Wednesday, September 17, 2008

In Response To Worsening Credit Predicament, The Federal Reserve Stays One Course, Changes Another

Fed Holds Rates Amid Turmoil, Financial Times
Fed in $85 Billion Rescue of Insurer Near Failure, New York Times
Stocks Dive in Early Trading Despite Fed’s A.I.G. Bailout, New York Times

The Federal Reserve made two major announcements on Tuesday.

The first of these announcements was that the Federal Reserve would not lower the benchmark interest rate, which has held steady at 2% for some time as part of the Federal Reserve's efforts to battle inflation. While, early in the day on Tuesday, U.S. investors had seemed hopeful that the Federal Reserve would choose to lower interest rates, the decision to leave the rates as they were was seen by many as an indication that a Federal bailout of insurance giant AIG was forthcoming.

Indeed, later in the day Tuesday the Federal Reserve and the U.S. Treasury Department announced a massive, $85 billion bailout of AIG. This investment in the failing AIG by the federal government, aimed at preventing a worldwide financial panic, was not only an unprecedented move, it also directly contradicted the Federal Reserve's earlier "line in the sand" proclamation that that accompanied its refusal to bail out Lehman Brothers.

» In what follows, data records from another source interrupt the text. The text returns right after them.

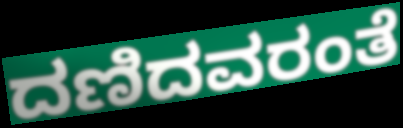
ದಣಿದವರಂತೆ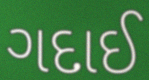
ગદાઈ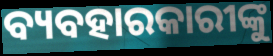
ବ୍ୟବହାରକାରୀଙ୍କୁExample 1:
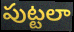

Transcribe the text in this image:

పుట్టలా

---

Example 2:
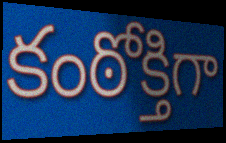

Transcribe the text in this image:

కంఠోక్తిగా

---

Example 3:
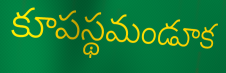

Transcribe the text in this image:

కూపస్థమండూక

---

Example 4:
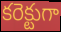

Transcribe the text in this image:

కరెక్టుగా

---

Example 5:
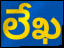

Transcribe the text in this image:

లేఖ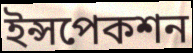
ইন্সপেকশনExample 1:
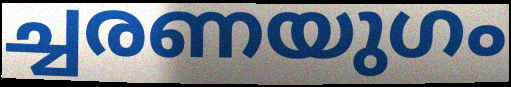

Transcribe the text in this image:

ച്ചരണയുഗം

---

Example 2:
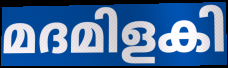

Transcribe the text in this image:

മദമിളകി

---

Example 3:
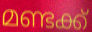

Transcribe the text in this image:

മണ്ടക്ക്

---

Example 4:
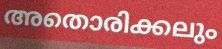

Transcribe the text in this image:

അതൊരിക്കലും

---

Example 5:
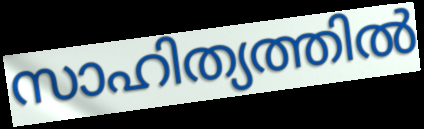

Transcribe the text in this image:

സാഹിത്യത്തിൽ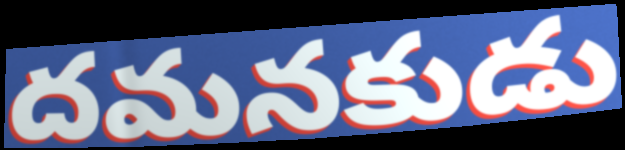
దమనకుడుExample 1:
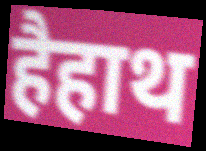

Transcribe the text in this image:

हैहाथ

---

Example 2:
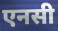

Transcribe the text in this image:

एनसी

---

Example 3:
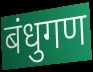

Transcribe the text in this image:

बंधुगण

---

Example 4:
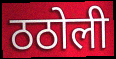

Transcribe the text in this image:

ठठोली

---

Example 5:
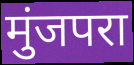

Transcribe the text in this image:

मुंजपराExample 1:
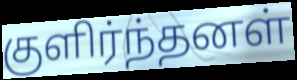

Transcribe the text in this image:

குளிர்ந்தனள்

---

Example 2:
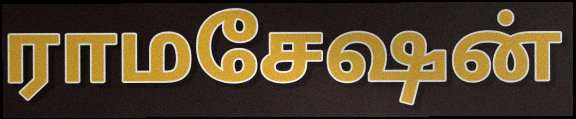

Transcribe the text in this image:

ராமசேஷன்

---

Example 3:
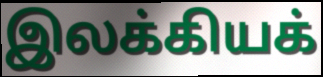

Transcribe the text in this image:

இலக்கியக்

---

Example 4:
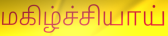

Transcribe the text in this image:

மகிழ்ச்சியாய்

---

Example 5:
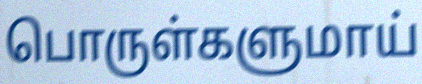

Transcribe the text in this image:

பொருள்களுமாய்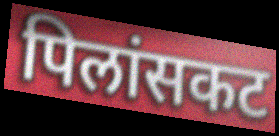
पिलांसकट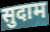
सुदामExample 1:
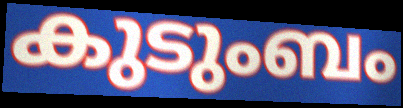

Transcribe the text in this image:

കുടുംബം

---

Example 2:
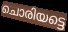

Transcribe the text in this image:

ചൊരിയട്ടെ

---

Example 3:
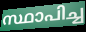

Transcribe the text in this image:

സ്ഥാപിച്ച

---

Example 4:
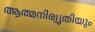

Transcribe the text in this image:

ആത്മനിര്വൃതിയും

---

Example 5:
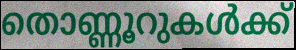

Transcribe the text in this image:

തൊണ്ണൂറുകൾക്ക്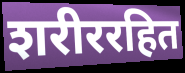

While the Federal Reserve, the Treasury Department, and much of the U.S. and worldwide financial community felt that the AIG bailout was necessary, it has not come without controversy. Many American politicians have called the bail out excessive and have heightened their calls for an aggressive investigation into the regulatory failures which may have contributed to the development of the worsening financial crisis, both in the United States and throughout the global marketplace.

1. Was the Federal Reserve correct in leaving the interest rates unchanged? Should the fight against inflation take priority over the need for greater liquidity in the marketplace?
2. Is the government bailout of AIG appropriate? What, if any, alternatives did the U.S. government have to a bailout of this scale? What would have been the consequences of the collapse of AIG?